Instructions to follow >> Repeat exactly the lines of the records below, starting at the line containing "Ontvang updates voor Oostsloot" and ending at the line containing "Beläget på en 350". Leave the pictures out.

-- The data follows --

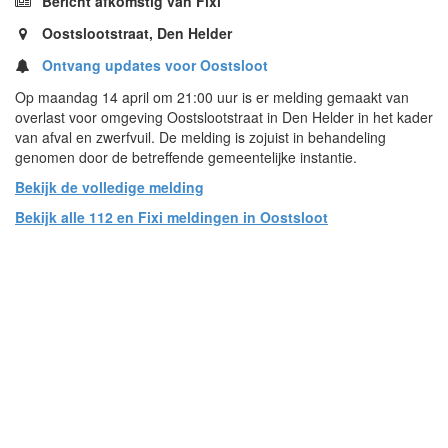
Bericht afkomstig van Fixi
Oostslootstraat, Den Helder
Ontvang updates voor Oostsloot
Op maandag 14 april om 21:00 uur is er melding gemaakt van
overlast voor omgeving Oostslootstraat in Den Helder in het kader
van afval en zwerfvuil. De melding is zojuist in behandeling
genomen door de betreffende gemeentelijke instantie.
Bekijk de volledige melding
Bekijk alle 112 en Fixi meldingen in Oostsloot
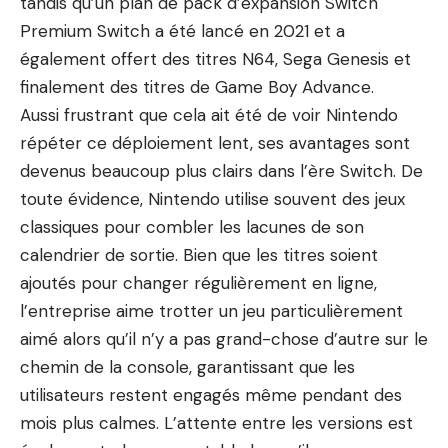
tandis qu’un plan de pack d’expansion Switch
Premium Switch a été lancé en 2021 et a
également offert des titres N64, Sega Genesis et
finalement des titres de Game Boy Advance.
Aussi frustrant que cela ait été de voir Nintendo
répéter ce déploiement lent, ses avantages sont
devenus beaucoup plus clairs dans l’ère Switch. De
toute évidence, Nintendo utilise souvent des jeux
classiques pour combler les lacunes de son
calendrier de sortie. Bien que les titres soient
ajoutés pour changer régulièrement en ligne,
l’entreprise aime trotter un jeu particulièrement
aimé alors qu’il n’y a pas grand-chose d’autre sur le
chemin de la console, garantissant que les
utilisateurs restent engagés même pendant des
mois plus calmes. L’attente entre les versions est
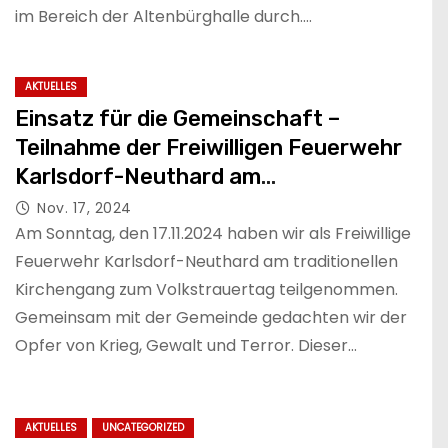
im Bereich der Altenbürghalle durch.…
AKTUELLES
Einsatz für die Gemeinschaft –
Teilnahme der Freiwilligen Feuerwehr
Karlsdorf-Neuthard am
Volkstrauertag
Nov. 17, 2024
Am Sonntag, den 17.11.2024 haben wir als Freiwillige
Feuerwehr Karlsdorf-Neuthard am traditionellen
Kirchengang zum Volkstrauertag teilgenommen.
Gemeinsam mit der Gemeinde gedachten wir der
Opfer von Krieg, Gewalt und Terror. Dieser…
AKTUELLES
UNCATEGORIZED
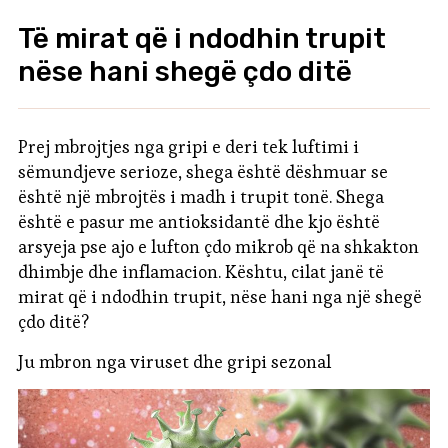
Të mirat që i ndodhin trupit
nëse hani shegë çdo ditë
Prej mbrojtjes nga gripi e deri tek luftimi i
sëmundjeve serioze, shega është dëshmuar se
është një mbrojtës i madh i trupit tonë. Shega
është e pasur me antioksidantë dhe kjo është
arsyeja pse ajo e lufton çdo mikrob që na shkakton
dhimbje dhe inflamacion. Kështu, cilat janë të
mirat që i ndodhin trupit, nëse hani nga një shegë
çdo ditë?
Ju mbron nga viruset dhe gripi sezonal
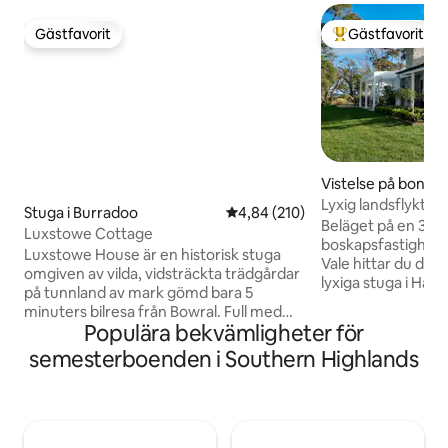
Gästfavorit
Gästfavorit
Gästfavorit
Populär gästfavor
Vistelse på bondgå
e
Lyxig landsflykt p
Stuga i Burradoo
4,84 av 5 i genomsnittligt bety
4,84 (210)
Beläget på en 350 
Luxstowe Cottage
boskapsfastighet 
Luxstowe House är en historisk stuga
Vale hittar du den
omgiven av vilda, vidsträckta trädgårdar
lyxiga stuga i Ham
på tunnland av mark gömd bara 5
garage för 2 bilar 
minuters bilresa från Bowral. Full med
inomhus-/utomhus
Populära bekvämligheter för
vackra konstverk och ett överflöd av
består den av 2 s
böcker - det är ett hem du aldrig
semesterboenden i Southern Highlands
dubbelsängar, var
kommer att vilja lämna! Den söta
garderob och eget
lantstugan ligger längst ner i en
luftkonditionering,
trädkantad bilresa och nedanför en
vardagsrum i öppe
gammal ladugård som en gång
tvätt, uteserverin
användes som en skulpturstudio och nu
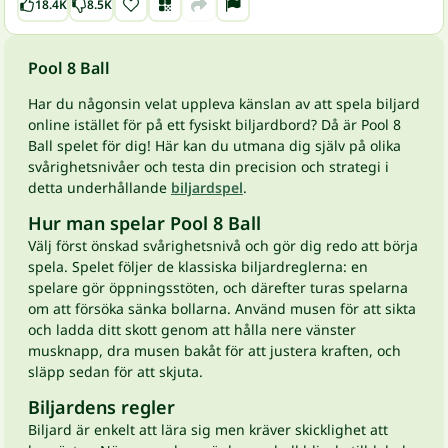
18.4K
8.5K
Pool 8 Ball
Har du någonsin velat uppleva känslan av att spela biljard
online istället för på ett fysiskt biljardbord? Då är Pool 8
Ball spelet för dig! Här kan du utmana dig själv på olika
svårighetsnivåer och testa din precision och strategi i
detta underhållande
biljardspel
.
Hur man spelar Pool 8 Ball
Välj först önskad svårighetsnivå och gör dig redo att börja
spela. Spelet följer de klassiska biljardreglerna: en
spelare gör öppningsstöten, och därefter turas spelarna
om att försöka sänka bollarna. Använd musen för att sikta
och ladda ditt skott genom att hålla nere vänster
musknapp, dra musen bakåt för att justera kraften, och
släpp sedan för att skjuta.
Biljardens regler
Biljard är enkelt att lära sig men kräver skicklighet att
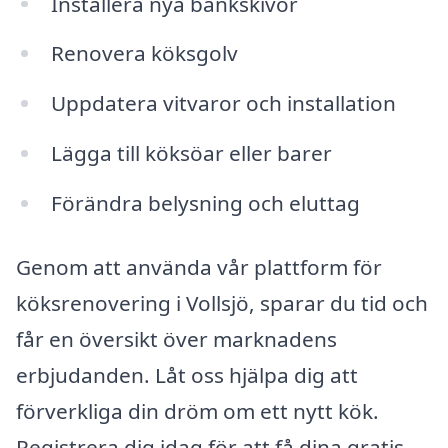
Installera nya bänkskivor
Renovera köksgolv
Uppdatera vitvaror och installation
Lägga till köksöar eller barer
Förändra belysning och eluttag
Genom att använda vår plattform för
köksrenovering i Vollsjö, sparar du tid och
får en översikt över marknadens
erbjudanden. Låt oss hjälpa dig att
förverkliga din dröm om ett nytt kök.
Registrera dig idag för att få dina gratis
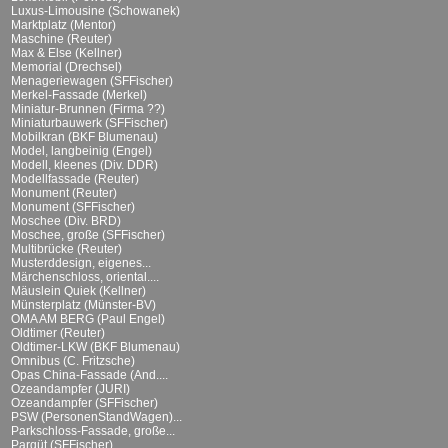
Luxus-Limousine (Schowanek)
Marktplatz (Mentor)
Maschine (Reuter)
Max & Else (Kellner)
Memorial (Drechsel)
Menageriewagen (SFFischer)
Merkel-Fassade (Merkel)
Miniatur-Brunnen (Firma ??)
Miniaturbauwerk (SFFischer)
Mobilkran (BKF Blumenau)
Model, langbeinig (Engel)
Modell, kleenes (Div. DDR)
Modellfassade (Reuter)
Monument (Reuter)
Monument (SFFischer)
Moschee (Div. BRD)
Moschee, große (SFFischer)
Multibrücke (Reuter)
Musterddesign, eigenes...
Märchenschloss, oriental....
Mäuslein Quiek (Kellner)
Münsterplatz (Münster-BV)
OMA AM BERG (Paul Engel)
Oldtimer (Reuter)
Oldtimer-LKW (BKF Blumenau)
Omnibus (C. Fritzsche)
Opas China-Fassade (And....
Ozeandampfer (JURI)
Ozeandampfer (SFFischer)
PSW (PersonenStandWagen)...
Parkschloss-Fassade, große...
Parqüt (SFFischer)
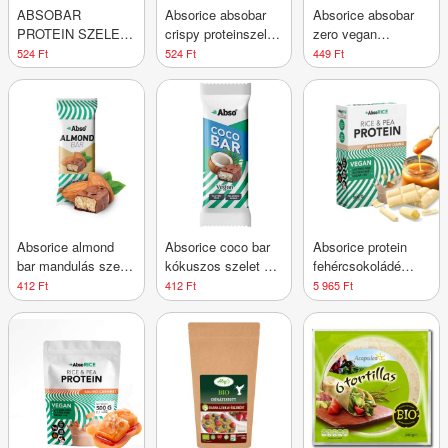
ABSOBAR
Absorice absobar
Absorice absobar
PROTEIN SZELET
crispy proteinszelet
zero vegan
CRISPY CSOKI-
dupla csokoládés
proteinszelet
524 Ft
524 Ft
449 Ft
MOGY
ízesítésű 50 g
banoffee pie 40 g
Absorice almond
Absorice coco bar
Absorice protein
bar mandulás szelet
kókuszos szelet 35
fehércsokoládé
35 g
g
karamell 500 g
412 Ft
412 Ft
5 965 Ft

-- The data concluded --
-- The data follows --

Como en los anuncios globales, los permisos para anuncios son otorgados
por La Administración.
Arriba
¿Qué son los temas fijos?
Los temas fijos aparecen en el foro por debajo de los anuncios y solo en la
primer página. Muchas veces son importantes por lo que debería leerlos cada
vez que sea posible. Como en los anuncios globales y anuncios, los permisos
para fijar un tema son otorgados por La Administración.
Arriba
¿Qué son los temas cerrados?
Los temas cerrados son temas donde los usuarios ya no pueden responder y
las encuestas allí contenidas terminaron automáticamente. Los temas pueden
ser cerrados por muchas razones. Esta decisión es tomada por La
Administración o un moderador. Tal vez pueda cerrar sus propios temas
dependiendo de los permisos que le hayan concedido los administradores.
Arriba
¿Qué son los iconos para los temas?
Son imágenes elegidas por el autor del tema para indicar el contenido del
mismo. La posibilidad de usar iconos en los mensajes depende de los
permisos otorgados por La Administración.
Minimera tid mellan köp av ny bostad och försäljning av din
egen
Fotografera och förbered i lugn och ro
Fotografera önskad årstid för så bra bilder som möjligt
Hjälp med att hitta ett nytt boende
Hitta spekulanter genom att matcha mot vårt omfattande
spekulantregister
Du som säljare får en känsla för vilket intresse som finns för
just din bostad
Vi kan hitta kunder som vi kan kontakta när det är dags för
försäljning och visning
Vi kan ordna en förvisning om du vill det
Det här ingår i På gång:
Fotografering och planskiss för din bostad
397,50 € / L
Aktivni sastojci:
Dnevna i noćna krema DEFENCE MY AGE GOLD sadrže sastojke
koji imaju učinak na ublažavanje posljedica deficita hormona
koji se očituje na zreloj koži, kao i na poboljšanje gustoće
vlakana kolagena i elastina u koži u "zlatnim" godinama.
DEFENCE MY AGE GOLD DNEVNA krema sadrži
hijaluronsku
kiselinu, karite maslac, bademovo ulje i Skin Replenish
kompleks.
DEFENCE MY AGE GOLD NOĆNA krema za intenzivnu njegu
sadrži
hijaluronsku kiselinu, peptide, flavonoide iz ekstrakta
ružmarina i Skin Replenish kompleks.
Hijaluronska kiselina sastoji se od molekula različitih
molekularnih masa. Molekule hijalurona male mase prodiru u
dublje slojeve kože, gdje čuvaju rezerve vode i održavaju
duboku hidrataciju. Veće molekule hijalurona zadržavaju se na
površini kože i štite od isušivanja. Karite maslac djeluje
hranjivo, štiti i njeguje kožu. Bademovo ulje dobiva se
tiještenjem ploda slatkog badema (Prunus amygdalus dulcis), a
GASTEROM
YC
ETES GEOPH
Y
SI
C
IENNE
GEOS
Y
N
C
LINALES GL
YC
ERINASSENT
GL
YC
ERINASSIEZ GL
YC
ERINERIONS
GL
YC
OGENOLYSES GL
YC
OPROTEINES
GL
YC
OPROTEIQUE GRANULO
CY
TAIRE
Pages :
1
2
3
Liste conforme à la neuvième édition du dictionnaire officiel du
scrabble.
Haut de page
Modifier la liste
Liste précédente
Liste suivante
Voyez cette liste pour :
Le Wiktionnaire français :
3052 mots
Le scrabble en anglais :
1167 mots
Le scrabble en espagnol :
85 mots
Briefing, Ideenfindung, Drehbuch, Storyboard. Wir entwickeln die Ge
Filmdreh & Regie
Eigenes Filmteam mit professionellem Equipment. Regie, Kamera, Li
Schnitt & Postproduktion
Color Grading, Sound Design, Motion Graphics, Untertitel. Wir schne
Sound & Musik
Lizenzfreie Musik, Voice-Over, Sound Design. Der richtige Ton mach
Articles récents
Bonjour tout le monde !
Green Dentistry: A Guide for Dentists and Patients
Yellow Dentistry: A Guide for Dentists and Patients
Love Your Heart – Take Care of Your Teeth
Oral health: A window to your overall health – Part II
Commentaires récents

-- The data concluded --
-- The data follows --

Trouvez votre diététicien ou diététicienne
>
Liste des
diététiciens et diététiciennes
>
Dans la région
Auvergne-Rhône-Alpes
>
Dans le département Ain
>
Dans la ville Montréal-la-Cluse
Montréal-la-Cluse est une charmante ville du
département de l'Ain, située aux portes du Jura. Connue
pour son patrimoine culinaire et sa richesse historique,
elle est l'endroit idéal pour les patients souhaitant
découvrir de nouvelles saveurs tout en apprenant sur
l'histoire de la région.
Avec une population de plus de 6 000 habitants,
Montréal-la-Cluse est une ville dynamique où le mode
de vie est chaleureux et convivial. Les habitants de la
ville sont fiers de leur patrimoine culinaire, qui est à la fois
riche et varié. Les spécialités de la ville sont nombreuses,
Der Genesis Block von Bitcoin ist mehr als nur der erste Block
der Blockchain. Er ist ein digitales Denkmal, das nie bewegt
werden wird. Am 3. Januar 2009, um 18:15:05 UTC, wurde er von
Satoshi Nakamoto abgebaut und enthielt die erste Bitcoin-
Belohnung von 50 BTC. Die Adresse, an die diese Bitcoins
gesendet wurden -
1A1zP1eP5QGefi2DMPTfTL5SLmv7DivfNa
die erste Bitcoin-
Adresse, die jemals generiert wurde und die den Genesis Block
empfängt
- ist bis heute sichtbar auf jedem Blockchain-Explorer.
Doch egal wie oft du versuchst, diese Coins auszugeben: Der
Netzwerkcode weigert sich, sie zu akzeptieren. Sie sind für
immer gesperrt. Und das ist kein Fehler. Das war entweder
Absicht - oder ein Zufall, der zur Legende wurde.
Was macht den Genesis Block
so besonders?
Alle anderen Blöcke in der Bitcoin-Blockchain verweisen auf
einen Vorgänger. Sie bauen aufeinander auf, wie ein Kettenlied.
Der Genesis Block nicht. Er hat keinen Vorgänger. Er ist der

-- The data concluded --

Exercise answer >>
Ontvang updates voor Oostsloot
Op maandag 14 april om 21:00 uur is er melding gemaakt van
overlast voor omgeving Oostslootstraat in Den Helder in het kader
van afval en zwerfvuil. De melding is zojuist in behandeling
genomen door de betreffende gemeentelijke instantie.
Bekijk de volledige melding
Bekijk alle 112 en Fixi meldingen in Oostsloot
tandis qu’un plan de pack d’expansion Switch
Premium Switch a été lancé en 2021 et a
également offert des titres N64, Sega Genesis et
finalement des titres de Game Boy Advance.
Aussi frustrant que cela ait été de voir Nintendo
répéter ce déploiement lent, ses avantages sont
devenus beaucoup plus clairs dans l’ère Switch. De
toute évidence, Nintendo utilise souvent des jeux
classiques pour combler les lacunes de son
calendrier de sortie. Bien que les titres soient
ajoutés pour changer régulièrement en ligne,
l’entreprise aime trotter un jeu particulièrement
aimé alors qu’il n’y a pas grand-chose d’autre sur le
chemin de la console, garantissant que les
utilisateurs restent engagés même pendant des
mois plus calmes. L’attente entre les versions est
im Bereich der Altenbürghalle durch.…
AKTUELLES
Einsatz für die Gemeinschaft –
Teilnahme der Freiwilligen Feuerwehr
Karlsdorf-Neuthard am
Volkstrauertag
Nov. 17, 2024
Am Sonntag, den 17.11.2024 haben wir als Freiwillige
Feuerwehr Karlsdorf-Neuthard am traditionellen
Kirchengang zum Volkstrauertag teilgenommen.
Gemeinsam mit der Gemeinde gedachten wir der
Opfer von Krieg, Gewalt und Terror. Dieser…
AKTUELLES
UNCATEGORIZED
Të mirat që i ndodhin trupit
nëse hani shegë çdo ditë
Prej mbrojtjes nga gripi e deri tek luftimi i
sëmundjeve serioze, shega është dëshmuar se
është një mbrojtës i madh i trupit tonë. Shega
është e pasur me antioksidantë dhe kjo është
arsyeja pse ajo e lufton çdo mikrob që na shkakton
dhimbje dhe inflamacion. Kështu, cilat janë të
mirat që i ndodhin trupit, nëse hani nga një shegë
çdo ditë?
Ju mbron nga viruset dhe gripi sezonal
Gästfavorit
Gästfavorit
Gästfavorit
Populär gästfavor
Vistelse på bondgå
e
Lyxig landsflykt p
Stuga i Burradoo
4,84 av 5 i genomsnittligt bety
4,84 (210)
Beläget på en 350 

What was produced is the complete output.